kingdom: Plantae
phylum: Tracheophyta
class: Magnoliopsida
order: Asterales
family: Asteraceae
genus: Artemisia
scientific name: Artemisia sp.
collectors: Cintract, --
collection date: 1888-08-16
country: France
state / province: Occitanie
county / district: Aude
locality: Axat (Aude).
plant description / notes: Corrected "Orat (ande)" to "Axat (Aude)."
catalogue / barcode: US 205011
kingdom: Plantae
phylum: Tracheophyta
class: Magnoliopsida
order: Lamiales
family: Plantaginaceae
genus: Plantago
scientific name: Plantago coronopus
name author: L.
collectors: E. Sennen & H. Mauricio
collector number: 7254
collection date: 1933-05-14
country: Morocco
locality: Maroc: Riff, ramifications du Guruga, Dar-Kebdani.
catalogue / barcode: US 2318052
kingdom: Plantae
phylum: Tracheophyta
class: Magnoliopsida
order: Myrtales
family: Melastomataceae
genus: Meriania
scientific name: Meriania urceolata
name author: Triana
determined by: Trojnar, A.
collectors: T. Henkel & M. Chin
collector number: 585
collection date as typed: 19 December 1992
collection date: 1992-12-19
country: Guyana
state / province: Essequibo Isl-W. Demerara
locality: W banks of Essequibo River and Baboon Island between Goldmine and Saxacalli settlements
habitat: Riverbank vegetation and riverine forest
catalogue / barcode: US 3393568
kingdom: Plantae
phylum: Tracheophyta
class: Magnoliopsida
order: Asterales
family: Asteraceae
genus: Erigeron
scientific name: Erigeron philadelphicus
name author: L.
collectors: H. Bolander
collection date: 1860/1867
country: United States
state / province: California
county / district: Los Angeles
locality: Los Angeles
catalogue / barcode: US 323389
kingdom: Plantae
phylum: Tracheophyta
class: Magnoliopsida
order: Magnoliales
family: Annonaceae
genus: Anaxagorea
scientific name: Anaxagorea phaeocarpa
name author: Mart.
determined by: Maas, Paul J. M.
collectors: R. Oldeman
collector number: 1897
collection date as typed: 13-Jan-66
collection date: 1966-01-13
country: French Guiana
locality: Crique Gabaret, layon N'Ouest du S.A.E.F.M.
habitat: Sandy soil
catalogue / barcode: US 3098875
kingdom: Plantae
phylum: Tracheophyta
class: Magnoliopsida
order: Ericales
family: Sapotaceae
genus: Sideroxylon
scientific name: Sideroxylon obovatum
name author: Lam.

*Exercise objective*
Reproduce every line of the records above verbatim, from the first to the last.

*Solution for this exercise*
kingdom: Plantae
phylum: Tracheophyta
class: Magnoliopsida
order: Asterales
family: Asteraceae
genus: Artemisia
scientific name: Artemisia sp.
collectors: Cintract, --
collection date: 1888-08-16
country: France
state / province: Occitanie
county / district: Aude
locality: Axat (Aude).
plant description / notes: Corrected "Orat (ande)" to "Axat (Aude)."
catalogue / barcode: US 205011
kingdom: Plantae
phylum: Tracheophyta
class: Magnoliopsida
order: Lamiales
family: Plantaginaceae
genus: Plantago
scientific name: Plantago coronopus
name author: L.
collectors: E. Sennen & H. Mauricio
collector number: 7254
collection date: 1933-05-14
country: Morocco
locality: Maroc: Riff, ramifications du Guruga, Dar-Kebdani.
catalogue / barcode: US 2318052
kingdom: Plantae
phylum: Tracheophyta
class: Magnoliopsida
order: Myrtales
family: Melastomataceae
genus: Meriania
scientific name: Meriania urceolata
name author: Triana
determined by: Trojnar, A.
collectors: T. Henkel & M. Chin
collector number: 585
collection date as typed: 19 December 1992
collection date: 1992-12-19
country: Guyana
state / province: Essequibo Isl-W. Demerara
locality: W banks of Essequibo River and Baboon Island between Goldmine and Saxacalli settlements
habitat: Riverbank vegetation and riverine forest
catalogue / barcode: US 3393568
kingdom: Plantae
phylum: Tracheophyta
class: Magnoliopsida
order: Asterales
family: Asteraceae
genus: Erigeron
scientific name: Erigeron philadelphicus
name author: L.
collectors: H. Bolander
collection date: 1860/1867
country: United States
state / province: California
county / district: Los Angeles
locality: Los Angeles
catalogue / barcode: US 323389
kingdom: Plantae
phylum: Tracheophyta
class: Magnoliopsida
order: Magnoliales
family: Annonaceae
genus: Anaxagorea
scientific name: Anaxagorea phaeocarpa
name author: Mart.
determined by: Maas, Paul J. M.
collectors: R. Oldeman
collector number: 1897
collection date as typed: 13-Jan-66
collection date: 1966-01-13
country: French Guiana
locality: Crique Gabaret, layon N'Ouest du S.A.E.F.M.
habitat: Sandy soil
catalogue / barcode: US 3098875
kingdom: Plantae
phylum: Tracheophyta
class: Magnoliopsida
order: Ericales
family: Sapotaceae
genus: Sideroxylon
scientific name: Sideroxylon obovatum
name author: Lam.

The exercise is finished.